2. Reclaimed Stone Paving
If brick pavers & setts were the warm heart of Chelsea 2026's hardscape, reclaimed and natural stone paving was its quiet soul. Designer after designer turned to salvaged and repurposed stone - not as a compromise, but as a deliberate design choice, rich with meaning and texture.
The most celebrated example was The Tate Britain Garden, designed by the legendary nine-time Chelsea gold medallist Tom Stuart-Smith.
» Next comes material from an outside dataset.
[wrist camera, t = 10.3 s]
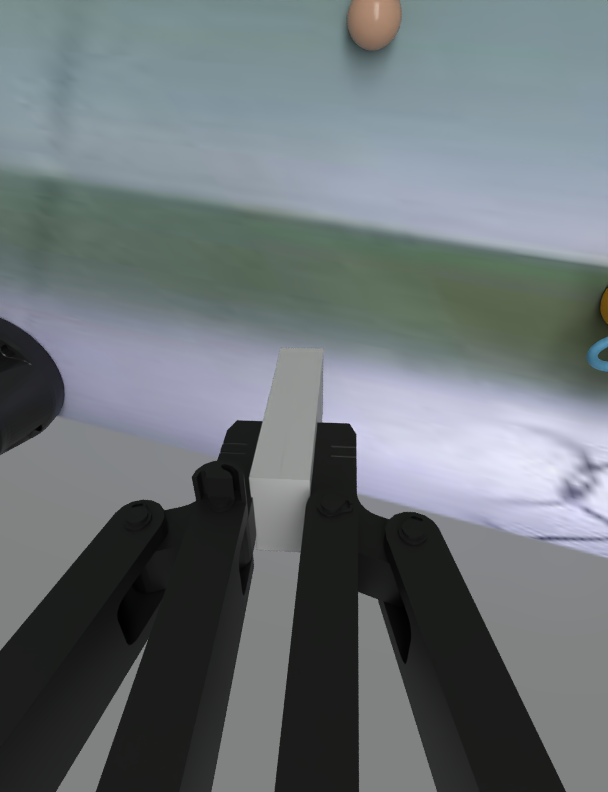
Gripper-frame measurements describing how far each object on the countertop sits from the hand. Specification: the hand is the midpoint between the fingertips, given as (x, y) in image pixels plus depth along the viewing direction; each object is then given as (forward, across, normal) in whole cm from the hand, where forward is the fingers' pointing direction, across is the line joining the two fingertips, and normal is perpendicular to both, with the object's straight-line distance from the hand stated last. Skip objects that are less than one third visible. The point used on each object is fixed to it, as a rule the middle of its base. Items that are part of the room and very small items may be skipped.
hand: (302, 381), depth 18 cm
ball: (+26, -3, -12) cm, 28 cm away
At its heart, a gently curving path was laid with stone reclaimed directly from the site of the new Clore Garden at Tate Britain - stone from the existing garden at Millbank, repurposed and given a second life underfoot at Chelsea 2026. The circular seating area was formed from low-carbon concrete incorporating materials lifted from the Tate site and crushed into aggregate. This is sustainable garden paving at its most sophisticated: materials telling the story of the place they came from.
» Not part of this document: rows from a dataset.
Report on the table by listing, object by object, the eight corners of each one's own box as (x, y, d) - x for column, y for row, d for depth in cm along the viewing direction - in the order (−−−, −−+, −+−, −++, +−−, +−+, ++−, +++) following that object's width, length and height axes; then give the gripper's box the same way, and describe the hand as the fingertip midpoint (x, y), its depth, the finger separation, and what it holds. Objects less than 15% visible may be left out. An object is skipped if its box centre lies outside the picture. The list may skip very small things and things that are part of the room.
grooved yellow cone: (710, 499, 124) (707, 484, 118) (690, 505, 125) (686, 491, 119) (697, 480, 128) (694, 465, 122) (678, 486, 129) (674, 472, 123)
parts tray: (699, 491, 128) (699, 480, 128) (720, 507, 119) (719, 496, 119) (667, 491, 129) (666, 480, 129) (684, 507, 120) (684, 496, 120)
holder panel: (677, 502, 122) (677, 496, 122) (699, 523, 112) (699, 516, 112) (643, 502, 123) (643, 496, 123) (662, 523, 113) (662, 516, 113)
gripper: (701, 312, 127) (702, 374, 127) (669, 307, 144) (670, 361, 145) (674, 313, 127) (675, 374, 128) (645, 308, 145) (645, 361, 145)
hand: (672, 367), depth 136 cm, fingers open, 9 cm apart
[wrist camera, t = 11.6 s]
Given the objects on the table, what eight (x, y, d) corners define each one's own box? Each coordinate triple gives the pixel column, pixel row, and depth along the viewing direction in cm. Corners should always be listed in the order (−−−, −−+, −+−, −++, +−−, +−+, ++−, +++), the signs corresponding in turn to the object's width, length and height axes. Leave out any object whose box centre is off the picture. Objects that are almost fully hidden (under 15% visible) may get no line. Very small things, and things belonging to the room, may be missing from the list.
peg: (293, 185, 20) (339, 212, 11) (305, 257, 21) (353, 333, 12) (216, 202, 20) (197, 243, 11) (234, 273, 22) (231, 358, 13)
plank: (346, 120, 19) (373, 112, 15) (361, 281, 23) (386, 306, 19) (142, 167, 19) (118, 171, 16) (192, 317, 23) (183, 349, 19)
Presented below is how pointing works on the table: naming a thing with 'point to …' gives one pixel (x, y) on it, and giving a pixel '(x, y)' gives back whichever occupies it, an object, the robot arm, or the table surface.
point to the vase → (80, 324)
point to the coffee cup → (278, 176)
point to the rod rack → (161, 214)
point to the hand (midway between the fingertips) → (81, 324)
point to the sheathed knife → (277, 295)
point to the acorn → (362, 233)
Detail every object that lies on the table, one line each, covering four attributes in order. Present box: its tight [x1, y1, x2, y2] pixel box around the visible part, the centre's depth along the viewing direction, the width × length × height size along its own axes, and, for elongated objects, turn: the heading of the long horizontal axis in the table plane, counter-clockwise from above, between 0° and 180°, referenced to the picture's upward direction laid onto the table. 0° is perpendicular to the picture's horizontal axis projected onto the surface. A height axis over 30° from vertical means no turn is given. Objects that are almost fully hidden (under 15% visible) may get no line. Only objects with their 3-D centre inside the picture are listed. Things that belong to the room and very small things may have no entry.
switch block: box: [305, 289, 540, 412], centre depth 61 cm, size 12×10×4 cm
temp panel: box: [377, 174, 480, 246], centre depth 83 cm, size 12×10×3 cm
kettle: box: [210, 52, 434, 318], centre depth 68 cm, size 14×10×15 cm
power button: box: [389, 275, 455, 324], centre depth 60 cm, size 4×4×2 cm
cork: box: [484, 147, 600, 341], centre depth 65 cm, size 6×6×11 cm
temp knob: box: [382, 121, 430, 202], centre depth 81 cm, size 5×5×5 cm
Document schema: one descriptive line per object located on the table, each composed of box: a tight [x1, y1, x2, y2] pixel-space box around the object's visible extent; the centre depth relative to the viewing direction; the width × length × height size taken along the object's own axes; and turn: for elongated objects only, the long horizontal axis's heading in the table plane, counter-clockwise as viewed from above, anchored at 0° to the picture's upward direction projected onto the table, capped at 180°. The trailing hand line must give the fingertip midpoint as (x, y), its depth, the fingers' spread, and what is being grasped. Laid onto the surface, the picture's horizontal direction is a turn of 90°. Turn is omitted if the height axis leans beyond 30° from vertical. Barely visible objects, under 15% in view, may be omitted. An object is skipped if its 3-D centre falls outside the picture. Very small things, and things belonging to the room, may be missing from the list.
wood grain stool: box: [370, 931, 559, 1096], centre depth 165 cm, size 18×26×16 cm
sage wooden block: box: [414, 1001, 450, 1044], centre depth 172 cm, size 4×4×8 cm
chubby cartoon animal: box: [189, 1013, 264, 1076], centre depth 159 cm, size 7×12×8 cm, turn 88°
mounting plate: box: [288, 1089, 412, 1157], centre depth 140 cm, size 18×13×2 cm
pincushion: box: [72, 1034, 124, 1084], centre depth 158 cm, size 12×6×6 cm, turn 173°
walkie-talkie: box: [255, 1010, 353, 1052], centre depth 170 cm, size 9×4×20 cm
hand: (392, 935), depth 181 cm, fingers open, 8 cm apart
The Whittard of Chelsea Garden took a similarly considered approach. Designer Ollie Pike wove beautiful Yorkstone paving - taken out as part of the redevelopment around Sloane Square through the courtyard design, bringing a genuine fragment of Chelsea itself underfoot. The paving was joined by gravel made from recycled aggregates and reclaimed walling brickwork, resulting in a garden where virtually every material carried its own narrative.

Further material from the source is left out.